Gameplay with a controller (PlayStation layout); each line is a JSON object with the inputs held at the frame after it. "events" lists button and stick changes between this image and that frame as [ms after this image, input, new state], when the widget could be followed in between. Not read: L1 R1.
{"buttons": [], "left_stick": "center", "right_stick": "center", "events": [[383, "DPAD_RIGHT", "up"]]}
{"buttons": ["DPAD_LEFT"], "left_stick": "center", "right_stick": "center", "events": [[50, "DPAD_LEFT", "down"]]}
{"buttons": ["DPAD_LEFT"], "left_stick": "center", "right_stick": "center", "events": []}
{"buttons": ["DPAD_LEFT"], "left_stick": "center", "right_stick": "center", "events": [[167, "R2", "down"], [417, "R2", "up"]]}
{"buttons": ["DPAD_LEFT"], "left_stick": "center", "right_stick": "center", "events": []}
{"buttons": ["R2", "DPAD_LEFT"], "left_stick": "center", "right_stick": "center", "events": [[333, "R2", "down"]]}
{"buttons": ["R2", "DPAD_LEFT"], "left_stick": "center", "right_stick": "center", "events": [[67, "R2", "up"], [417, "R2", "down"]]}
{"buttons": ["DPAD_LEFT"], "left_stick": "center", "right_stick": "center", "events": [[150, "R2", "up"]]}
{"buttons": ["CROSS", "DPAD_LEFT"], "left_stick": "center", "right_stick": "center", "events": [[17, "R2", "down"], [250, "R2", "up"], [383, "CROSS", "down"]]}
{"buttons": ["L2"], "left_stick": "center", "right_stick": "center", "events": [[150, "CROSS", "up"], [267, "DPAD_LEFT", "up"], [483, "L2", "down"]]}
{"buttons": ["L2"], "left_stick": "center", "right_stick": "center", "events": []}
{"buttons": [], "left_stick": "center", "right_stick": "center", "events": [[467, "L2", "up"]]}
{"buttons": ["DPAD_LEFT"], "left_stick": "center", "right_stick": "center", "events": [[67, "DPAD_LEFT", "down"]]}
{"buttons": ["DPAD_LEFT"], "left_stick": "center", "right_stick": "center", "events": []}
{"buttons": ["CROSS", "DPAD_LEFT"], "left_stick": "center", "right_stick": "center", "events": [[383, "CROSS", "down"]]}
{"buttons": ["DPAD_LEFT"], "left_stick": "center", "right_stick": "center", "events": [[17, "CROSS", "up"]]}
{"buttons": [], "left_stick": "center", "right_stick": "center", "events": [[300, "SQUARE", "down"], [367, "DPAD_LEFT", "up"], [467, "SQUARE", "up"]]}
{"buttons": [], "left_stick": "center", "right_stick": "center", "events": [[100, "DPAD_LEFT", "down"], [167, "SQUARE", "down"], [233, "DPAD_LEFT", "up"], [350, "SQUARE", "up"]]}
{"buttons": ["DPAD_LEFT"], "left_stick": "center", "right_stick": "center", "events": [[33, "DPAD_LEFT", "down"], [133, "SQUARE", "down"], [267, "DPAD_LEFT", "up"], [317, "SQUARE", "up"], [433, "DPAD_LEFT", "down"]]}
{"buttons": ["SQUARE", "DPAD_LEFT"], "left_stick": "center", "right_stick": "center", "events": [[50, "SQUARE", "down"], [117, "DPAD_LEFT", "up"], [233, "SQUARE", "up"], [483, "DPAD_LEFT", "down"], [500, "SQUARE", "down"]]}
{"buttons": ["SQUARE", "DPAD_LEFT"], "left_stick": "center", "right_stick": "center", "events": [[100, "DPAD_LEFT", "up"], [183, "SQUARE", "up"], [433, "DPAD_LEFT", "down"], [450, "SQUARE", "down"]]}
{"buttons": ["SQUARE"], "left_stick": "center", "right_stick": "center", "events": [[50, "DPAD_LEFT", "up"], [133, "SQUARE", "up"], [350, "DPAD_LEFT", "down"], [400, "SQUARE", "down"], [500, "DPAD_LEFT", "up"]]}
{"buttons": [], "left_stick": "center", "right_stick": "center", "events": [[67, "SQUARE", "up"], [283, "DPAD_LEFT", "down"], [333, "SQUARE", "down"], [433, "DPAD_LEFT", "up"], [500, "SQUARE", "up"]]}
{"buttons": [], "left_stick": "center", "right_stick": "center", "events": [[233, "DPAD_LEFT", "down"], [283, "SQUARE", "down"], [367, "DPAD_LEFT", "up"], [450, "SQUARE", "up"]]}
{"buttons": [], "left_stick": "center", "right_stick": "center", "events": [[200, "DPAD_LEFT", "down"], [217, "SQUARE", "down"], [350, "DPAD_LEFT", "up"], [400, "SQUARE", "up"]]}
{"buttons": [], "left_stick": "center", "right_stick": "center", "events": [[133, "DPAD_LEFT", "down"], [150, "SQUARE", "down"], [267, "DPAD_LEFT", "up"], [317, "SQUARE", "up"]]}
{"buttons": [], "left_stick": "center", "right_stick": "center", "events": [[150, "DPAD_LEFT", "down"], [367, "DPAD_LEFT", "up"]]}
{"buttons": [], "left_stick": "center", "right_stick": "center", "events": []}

= Goal of the exercise =
Count every line in the preceding entries where the string "CROSS" appears, then state only the total.

= Answer section =
4